Better Say Your Prayers, Father!

Some of you may recall reading Professor Turley’s recent post about a Massachusetts priest who allegedly stole more than $80,000 from his parish to support his pornography habit. Well, there’s a new story about a priest in Spain who is alleged to have saved more than 20,000 pornographic images of children on his computer.

The unnamed 52-year-old priest has been bailed out and is due to appear before a judge in two weeks. He has reportedly been suspended by his diocese.

The El Pais newspaper has reported that the following statement was released by the diocese: “If the accusation is true, this is something that hurts us deeply, that we sincerely regret and that we reject unreservedly,”

Source: BBC

 – Elaine Magliaro, Guest Blogger

11 thoughts on “Better Say Your Prayers, Father!”

  1. Pingback: Contending Upward
  2. regrets except for being caught are no where in this Church’s vocabulary…..

  3. puzzling you are puzzled because each guest post is very clearly distinguishable from Professor Turley’s posts–at least to me– and I aint no blubbering genuous…

  4. I should add that my suggestion on notation of guest blog authorship has nothing to do with this particular blog entry or the quality or motives of the guest bloggers. I had expected the practice to be corrected, and was surprised today when realizing that it was not.

  5. I’m not sure where to put this suggestion, so I’ll leave it here.

    It may be useful to mark guest blog posts with a “Guest Blogger” tag, and some other above-the-fold notation of authorship. This was a problem when JT was first away and allowed guest blog posts, and I thought that it was obvious enough. Perhaps that was not the case.

    Ideally all guest blog entries should be signed with the name of the guest author identified in the main page summary of the submission. Right now they can occasionally be distinguished by the common appearance of the “Uncategorized” tag, and atypical posting times. This fails to meet some commonly-accepted practices in the blogosphere, although I am far from an expert on the matter.

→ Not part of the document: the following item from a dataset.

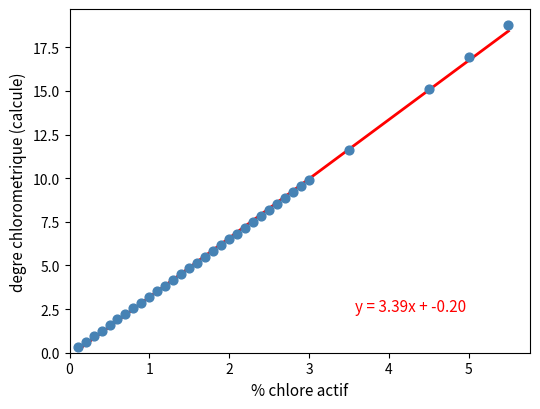

What is the range of X values (max minus min)?

5.4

    JT is the ultimate keeper of his blog and personal brand, but in my view as a blog reader it’s important to clearly distinguish the topic selection and entry work of JT from that of his guests. In the current format that is only apparent on a click-through full read of the entries. There are many reasons why clearer, stronger and earlier notation of authorship of the entries would benefit guest blogger and host alike, as well as the readers. Please make this change.

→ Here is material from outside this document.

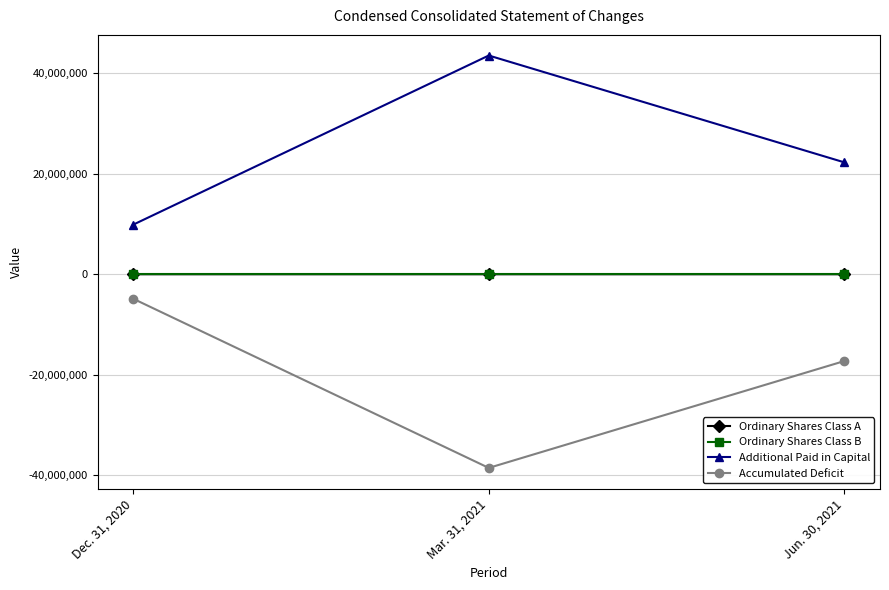

What is the difference between the maximum and minimum values in the Additional Paid in Capital series?

33671274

  6. If you were the administrative decision makers for the Catholic church, what would you do about attraction towards children that goes beyond what is allowed?

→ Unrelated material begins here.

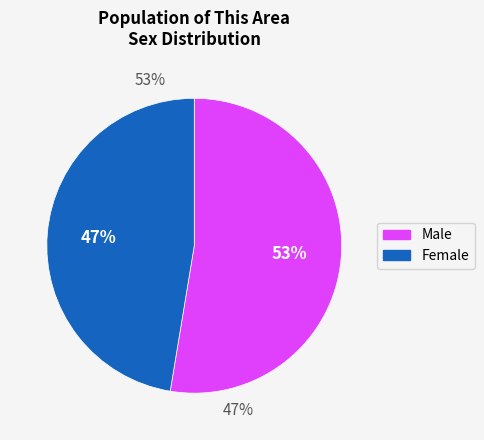

Which category has the biggest portion of the pie?

Male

    Lots of older people love to watch kids play; frequently they are called grandparents and a lot of kids have had really great relationships with priests, relatives, neighbors etc. or even just learned tolerance and empathy.

    You can’t very well take everyone who is sexually attracted to children and keep them all locked up all the time.

    Why can’t they have residential facilities where children aren’t allowed and put filters on the Internet. Then try to keep the guys constructively occupied with useful things like cooking and gardening and point them towards alternate ways of relaxation like music.

    Someone who has wrong sexual impulses can still have a useful and acceptable life in the right situation don’t you think?

  7. “scrubing the sink” and “combing his dog”. if that’s what you want to call it.

  8. Well just to separate the issues, what if the priest had 20,000 pictures of naked women or something else prohibited and /or disgusting, (which we don’t need to describe.) Wouldn’t a smaller number of images have sufficed?

    What if someone has an innocent internet recreation, say collecting pictures of flowers, or sports statistics. How many hours a day was he searching the internet?

    If he was spending a certain amount of time scrubbing his sink or combing his dog you would say he had obsessive compulsive disorder.

    One way to look at sexual crime control is that less crime is better. So anyway the volume can be controlled the better.

    What are these various institutions doing about Internet filters?

  9. I don’t think this priest has any dementia issues. He is just one more example of the Catholic Church’s pedophile problem.

  10. These guys are all older. I was trying to figure out about why former judge Nottingham took such big risks for sex, prostitutes, porno, strip clubs etc. even though he was married to an attractive woman who had just married him and presumably had sex with him. Someone suggested in might be the first symptoms of dementia which is taking risk behavior.